### EXTRACT TO READ
╭──
Forget about campground wifi, and coverage maps are not really useful as most campgrounds are on the edge of signal boundaries.

If you don't already have the RV traveling skillset, I'd avoid it this summer. Go for some nice AirBnB/VRBOs with fast wifi.
posted by RobotVoodooPower at 8:14 AM on May 24 [5 favorites]


Maybe rent/buy a rig that allows you to zoot into some town for internet access while the family kitchen stays in camp? ... Do you consider the average coffee shop reliable and serious? What are the consequences (to your career) if you happen to be fighting 20 other laptoppers?

Please don't do this. Traveling from town to town and lingering in small businesses with a bunch of people is exactly what we need to not being doing right now.
posted by Candleman at 11:53 AM on May 24 [6 favorites]


Your goals of travel + internet + safety are incompatible. As mentioned, reliable internet is going to be incredibly difficult. Also, "places that are open and safe" is a questionable premise, how do you expect to do social distancing while traveling, nevermind needing internet? Because, yeah, coffeeshops are a no-go and so are gas stations, state parks, grocery stores...do yourselves and the people of those communities a favor and stay home.
posted by epanalepsis at 12:43 PM on May 24 [4 favorites]


As a resident of a state about to receive a tourist influx, I'm asking you kindly to reconsider this plan. You will only be a welcome visitor in places that are demonstrably unsafe.
posted by donnagirl at 1:43 PM on May 24 [4 favorites]


I traveled around the US for 7 months in 2017 / 2018 and the only constant was that campground WiFi is universally - 90% at least - terrible. Really, really bad, as in maybe if you’re lucky you can check your email, but as far as serious work, forget it. Many campgrounds throttle it - I lost count of the private campgrounds with cutesy WiFi passwords that were some variant on No Streaming, or that made you sign pledges promising not to even try to stream movies or have more than 2 devices on WiFi - or they’re just not equipped to handle more than maybe 4 or 5 people online at once, so if the campground is crowded, forget it. In the summer the campground is going to be crowded.

I looked at various recommendations, including I think the one linked above, and it seemed like all the best options were $$$ and no guarantees. If you have serious money to throw at it, you might be able to get satellite. I had a Verizon hotspot which ate data and I spent more time in various Starbucks than I really wanted - and I was just blogging, not trying to actually work. The other problem is you’re not going to know until you get there what kind of connection you’re going to have in any given campground / area. I had great WiFi in a state park in rural New Mexico (outside Roswell) and utterly terrible WiFi near Chicago. There’s no predicting it.

You probably know this, but a lot of campgrounds are not open yet and/or may not open this summer. So make sure you call well in advance; staying in Wal Mart parking lots is fun the first time or two but it gets old really fast.
╰──
In the forum replies about working from an RV, where did the commenter who traveled for seven months find great WiFi?

### LISTED ENTRIES
╭──
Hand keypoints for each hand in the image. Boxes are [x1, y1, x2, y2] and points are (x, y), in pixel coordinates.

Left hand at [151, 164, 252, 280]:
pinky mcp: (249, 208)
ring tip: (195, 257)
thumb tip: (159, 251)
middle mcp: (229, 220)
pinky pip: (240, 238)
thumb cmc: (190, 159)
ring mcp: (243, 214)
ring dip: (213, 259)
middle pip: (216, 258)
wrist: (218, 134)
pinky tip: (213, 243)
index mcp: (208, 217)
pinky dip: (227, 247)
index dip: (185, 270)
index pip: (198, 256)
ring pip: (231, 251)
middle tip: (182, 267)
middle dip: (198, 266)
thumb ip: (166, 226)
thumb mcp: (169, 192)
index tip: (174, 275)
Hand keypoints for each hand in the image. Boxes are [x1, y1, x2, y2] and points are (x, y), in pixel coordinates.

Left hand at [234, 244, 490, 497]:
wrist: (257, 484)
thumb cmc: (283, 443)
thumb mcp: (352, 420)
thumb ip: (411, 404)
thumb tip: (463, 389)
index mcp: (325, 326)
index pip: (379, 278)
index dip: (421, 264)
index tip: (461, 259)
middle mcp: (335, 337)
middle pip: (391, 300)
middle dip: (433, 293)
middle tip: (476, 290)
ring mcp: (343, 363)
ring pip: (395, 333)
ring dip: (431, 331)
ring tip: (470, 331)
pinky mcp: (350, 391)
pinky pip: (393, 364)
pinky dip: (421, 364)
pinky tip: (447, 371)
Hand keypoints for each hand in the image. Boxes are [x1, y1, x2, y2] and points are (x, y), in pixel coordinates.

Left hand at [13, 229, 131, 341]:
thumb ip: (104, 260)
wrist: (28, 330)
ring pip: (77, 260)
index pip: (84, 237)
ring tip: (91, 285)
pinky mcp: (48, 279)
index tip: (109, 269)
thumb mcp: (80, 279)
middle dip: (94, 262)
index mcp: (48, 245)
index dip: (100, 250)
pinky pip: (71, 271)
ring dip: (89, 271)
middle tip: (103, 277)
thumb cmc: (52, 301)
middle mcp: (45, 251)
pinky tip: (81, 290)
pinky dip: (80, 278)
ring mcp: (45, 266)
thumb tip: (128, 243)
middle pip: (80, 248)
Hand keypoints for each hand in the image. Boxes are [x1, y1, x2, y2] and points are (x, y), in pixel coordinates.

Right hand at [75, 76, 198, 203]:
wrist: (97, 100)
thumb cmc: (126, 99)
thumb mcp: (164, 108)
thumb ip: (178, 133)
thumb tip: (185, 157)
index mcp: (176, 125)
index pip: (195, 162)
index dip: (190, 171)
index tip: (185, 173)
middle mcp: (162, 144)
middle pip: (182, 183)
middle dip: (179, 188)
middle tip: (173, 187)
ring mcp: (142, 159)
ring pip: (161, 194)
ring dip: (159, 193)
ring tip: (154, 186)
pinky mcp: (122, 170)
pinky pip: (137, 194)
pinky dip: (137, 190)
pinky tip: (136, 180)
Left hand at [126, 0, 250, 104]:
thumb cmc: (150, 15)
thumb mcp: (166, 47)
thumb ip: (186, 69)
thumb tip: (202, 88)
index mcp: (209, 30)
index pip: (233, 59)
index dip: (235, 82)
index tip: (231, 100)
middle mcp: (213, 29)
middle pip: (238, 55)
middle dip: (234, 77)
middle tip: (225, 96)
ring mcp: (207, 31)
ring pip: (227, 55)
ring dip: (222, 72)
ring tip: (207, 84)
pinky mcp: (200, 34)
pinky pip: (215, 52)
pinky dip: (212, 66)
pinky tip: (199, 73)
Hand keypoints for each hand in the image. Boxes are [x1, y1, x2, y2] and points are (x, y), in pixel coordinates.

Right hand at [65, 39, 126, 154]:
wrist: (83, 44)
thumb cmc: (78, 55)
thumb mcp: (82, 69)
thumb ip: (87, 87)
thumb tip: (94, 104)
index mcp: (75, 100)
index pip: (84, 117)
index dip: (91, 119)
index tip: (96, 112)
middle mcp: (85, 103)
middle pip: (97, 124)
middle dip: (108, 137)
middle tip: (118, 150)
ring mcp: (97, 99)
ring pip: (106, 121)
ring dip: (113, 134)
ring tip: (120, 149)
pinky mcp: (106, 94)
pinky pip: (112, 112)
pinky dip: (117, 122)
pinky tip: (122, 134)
╰──
### SOLUTION
In a state park in rural New Mexico, outside Roswell.